Pursuant to the New Jersey Conscientious Employee Protection Act (hereinafter “CEPA”), N.J.S.A. § 34:19-1 to -14, an employer shall not:
Take any retaliatory action against an employee because the employee . . . [d]iscloses, or threatens to disclose to a supervisor or to a public body an activity, policy or practice of the employer, or another employer, with whom there is a business relationship, that the employee reasonably believes:

(1) is in violation of a law, or a rule or regulation promulgated pursuant to law.

 

[N.J.S.A. § 34:19-3(a)].

“CEPA was enacted in 1986 to protect from retaliatory action employees who ‘blow the whistle’ on employers engaged in illegal or harmful activity.” Blackburn v. United Parcel Service, Inc., 3 F.Supp.2d 504, 512 (D.N.J., 1998) (quoting Young v. Schering Corp., 141 N.J. 16, 23 (1995)).   According to Klein v. University of Medicine and Dentistry of New Jersey, 377 N.J. Super. 28 (App.
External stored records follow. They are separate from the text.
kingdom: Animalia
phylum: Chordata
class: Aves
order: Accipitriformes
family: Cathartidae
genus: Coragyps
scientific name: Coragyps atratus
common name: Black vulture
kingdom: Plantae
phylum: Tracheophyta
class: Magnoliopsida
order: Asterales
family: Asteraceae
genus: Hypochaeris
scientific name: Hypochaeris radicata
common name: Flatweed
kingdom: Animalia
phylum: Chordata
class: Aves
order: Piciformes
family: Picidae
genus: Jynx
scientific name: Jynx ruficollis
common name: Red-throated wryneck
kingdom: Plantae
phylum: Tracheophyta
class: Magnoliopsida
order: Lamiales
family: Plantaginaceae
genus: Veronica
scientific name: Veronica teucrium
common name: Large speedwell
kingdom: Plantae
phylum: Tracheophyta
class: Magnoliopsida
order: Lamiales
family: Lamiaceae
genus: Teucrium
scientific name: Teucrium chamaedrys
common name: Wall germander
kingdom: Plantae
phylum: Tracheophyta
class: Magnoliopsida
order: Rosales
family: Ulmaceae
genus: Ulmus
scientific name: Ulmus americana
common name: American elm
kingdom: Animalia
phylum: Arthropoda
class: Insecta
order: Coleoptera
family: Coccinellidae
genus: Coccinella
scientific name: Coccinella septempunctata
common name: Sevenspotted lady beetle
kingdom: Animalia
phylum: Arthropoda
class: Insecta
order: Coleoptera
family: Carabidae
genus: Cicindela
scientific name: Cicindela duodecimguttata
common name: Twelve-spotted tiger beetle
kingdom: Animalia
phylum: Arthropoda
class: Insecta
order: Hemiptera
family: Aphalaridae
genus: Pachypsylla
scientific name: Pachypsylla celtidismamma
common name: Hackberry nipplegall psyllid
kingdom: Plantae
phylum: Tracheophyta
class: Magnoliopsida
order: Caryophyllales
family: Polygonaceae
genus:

Div., 2005):

A prima facie case of retaliation under CEPA requires a plaintiff to demonstrate, in relevant part: (1) a reasonable belief that the employer’s conduct was violating either a law, rule, regulation or public policy; (2) he or she performed a “whistle blowing” activity as described in N.J.S.A. 34:19 a . . .; (3) an adverse employment action was taken against him or her; and (4) a causal connection existed between his whistle-blowing activity and the adverse employment action.  Id. at 38.  (citing Bowles v. City of Camden, 993 F. Supp. 255, 262 (D.N.J., 1998); Dzwonar v. McDevitt, 177 N.J. 451, 462, (2003); Kolb v. Burns, 320 N.J. Super. 467, 476 (App. Div., 1999).

 

Once the plaintiff establishes all the above prongs for a prima facie CEPA case, the burden then shifts to the defendants to “advance a legitimate, nondiscriminatory reason for the adverse conduct against the employee.”  Klein v. University of Medicine and Dentistry of New Jersey, supra, 377 N.J. Super. at 38-39 (citing Zappasodi v. State, Dept. of Corrections, 335 N.J. Super. 83, 89 (App. Div., 2000);  Kolb, supra, 320 N.J. Super. at 479)).   If the employer advances a legitimate, nondiscriminatory reason for its adverse employment actions, “plaintiff must then raise a genuine issue of material fact that the employer’s proffered explanation is pretextual.”  Klein v. University of Medicine and Dentistry of New Jersey, supra, 377 N.J. Super. at 39 (citing Bowles, supra, 993 F. Supp.  at 262; Kolb, supra, 320 N.J. Super. at 479).

 

Although CEPA claims should be liberally construed, “the whistle-blower legislation is not intended to shield a constant complainer who simply disagrees with the manner in which [his employer] is operating.” Klein, supra, 377 N.J. Super. at 42 (citing Young v. Schering Corp., 275 N.J. Super. 221, 237 (App. Div., 1994) (CEPA “was not intended to provide a remedy for wrongful discharge for employees who simply disagree with an employer’s decision, where that decision is entirely lawful.”)); See Also Blackburn v. United Parcel Service, Inc., 179 F.3d 81(3rd Cir., 1999) (New Jersey’s Conscientious Employee Protection Act (CEPA) is not intended to shelter every alarmist who disrupts his or her employer’s operations by constantly declaring that illegal activity is afoot, or is about to be afoot.).